-- SELECTED TEXT follows --

Small impact crater on the Moon

Maury is a small lunar impact crater named for two cousins. It was first named in honor of Lieutenant Matthew Fontaine Maury of the U. S. Naval Observatory and later shared to honor Antonia Maury of Harvard College Observatory. The crater lies in the northeastern part of the Moon, just to the east of the Lacus Somniorum. The nearest named craters are Hall to the southwest, and Cepheus farther to the northeast. Just to the west of Maury is the lava-flooded remains of the satellite crater Maury C.

This is a young bowl-shaped crater with a circular rim and a tiny flat floor at the midpoint. The surface of the floor has a cluster of small hills. The inner walls appear lighter than the surrounding terrain due to higher albedo. This is normal for recently formed craters, and the interior will gradually grow darker due to space weathering.

-- SELECTED TEXT concluded --
-- INPUT DATA follows --

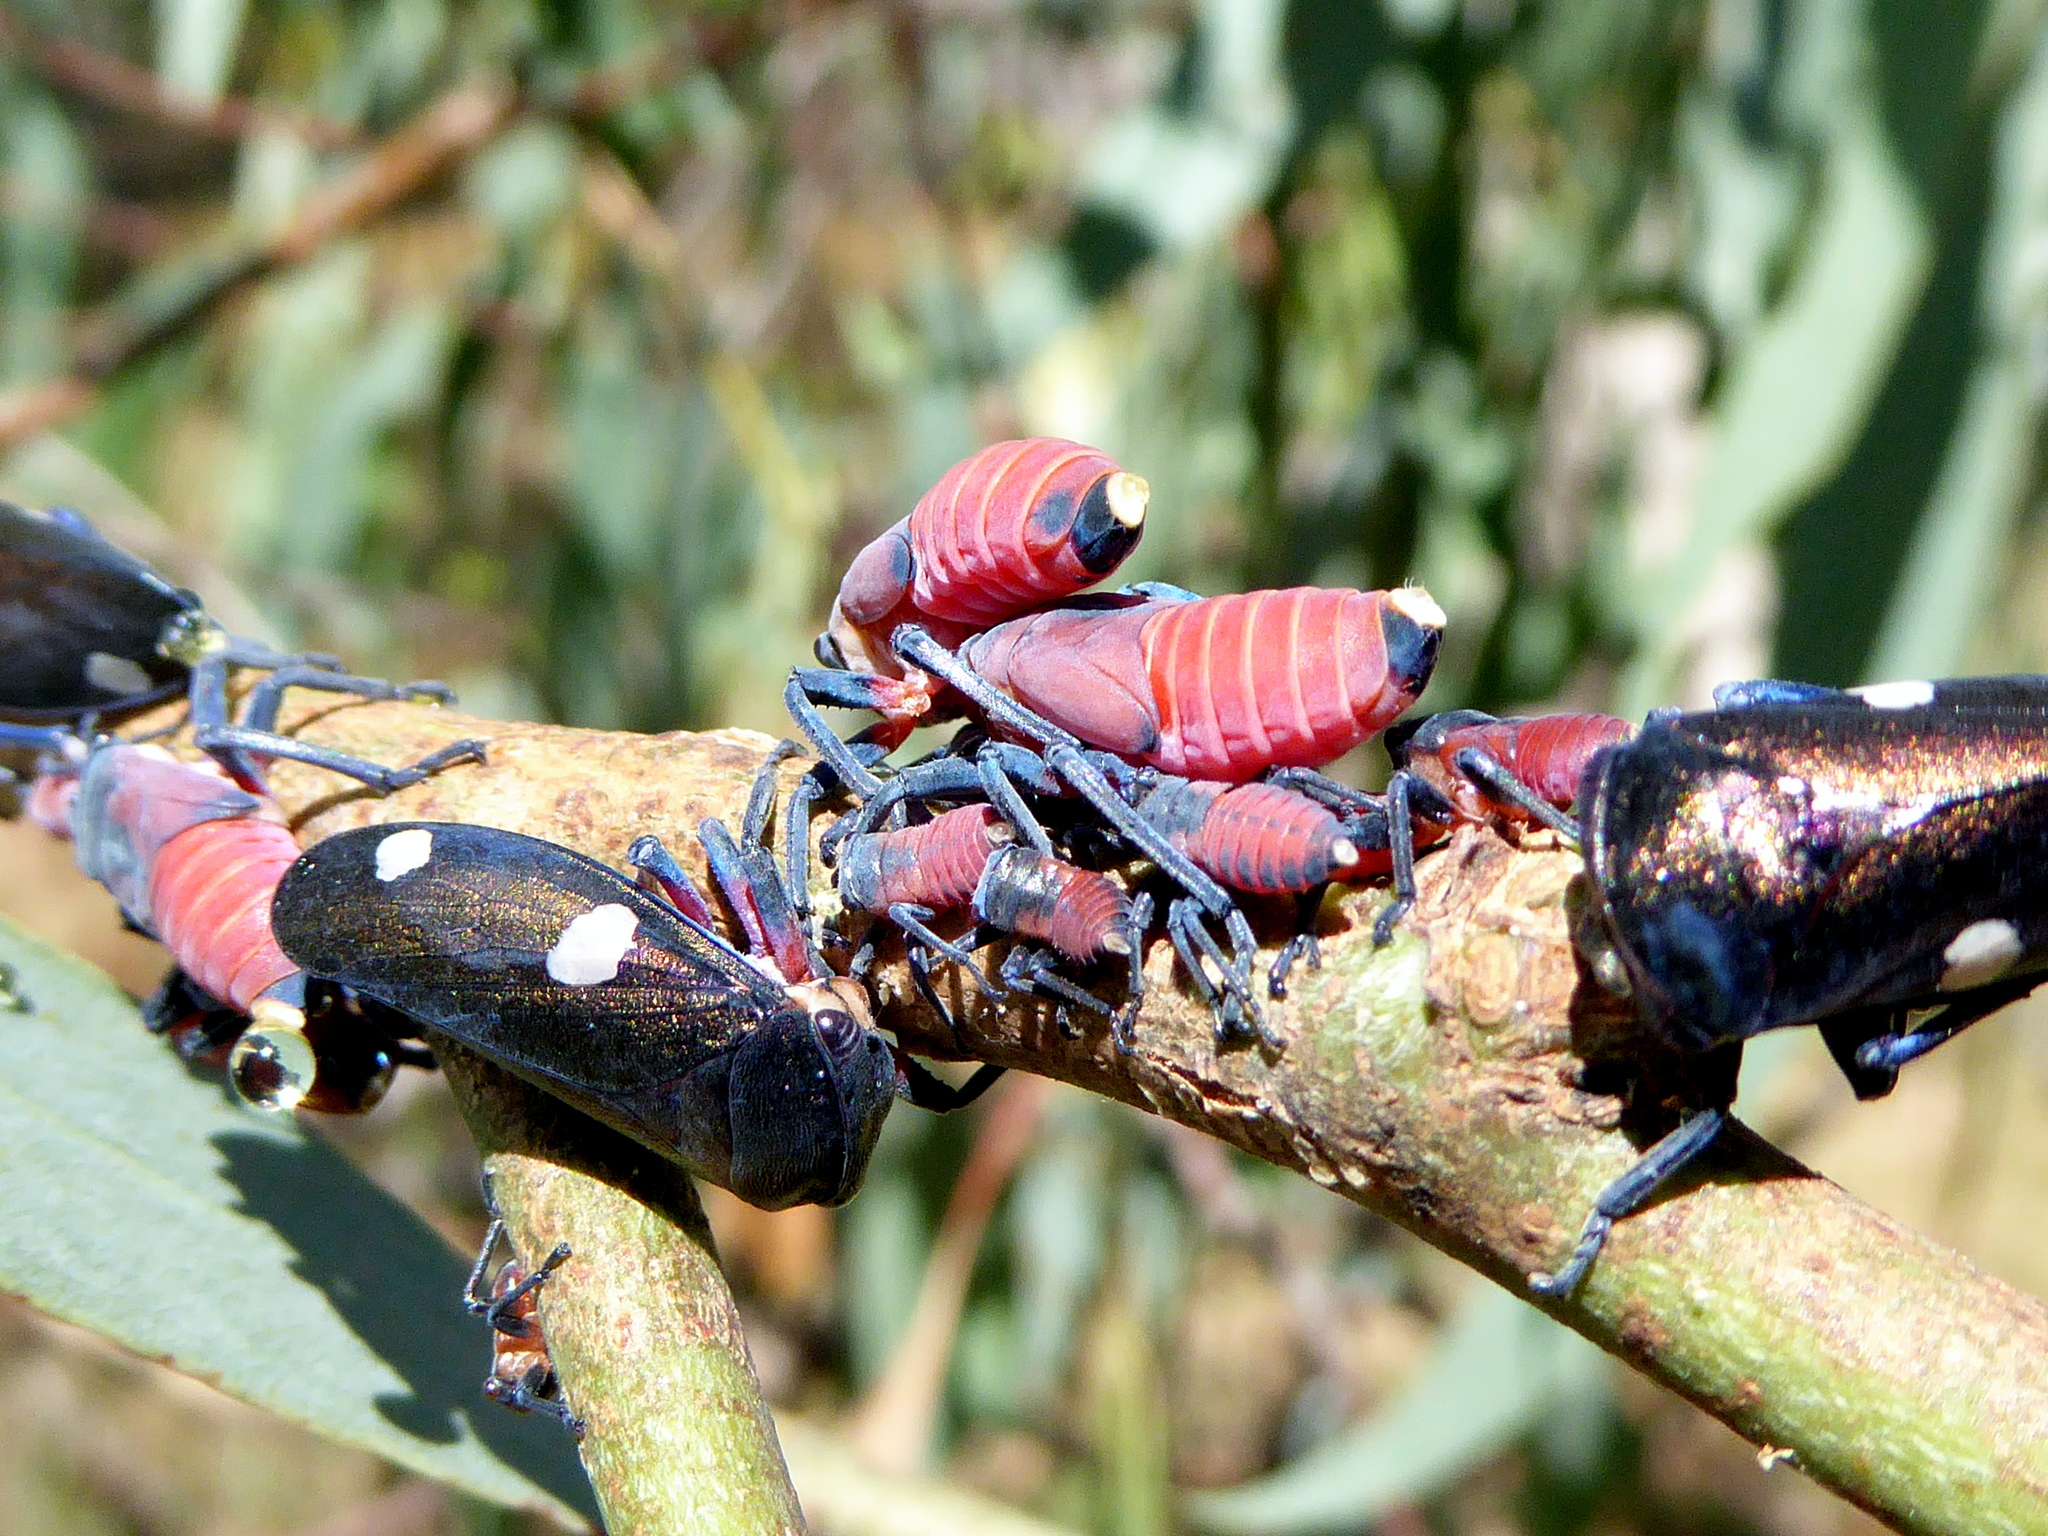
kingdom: Animalia
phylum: Arthropoda
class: Insecta
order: Hemiptera
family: Cicadellidae
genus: Eurymela
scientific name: Eurymela distincta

-- INPUT DATA concluded --

▶ [THE PROBLEM]
According to the text about the Maury crater, which named crater lies to the southwest of Maury? The items are separate material and are unrelated to the text about the Maury crater.

▶ [YOUR RESPONSE]
Hall lies to the southwest of Maury.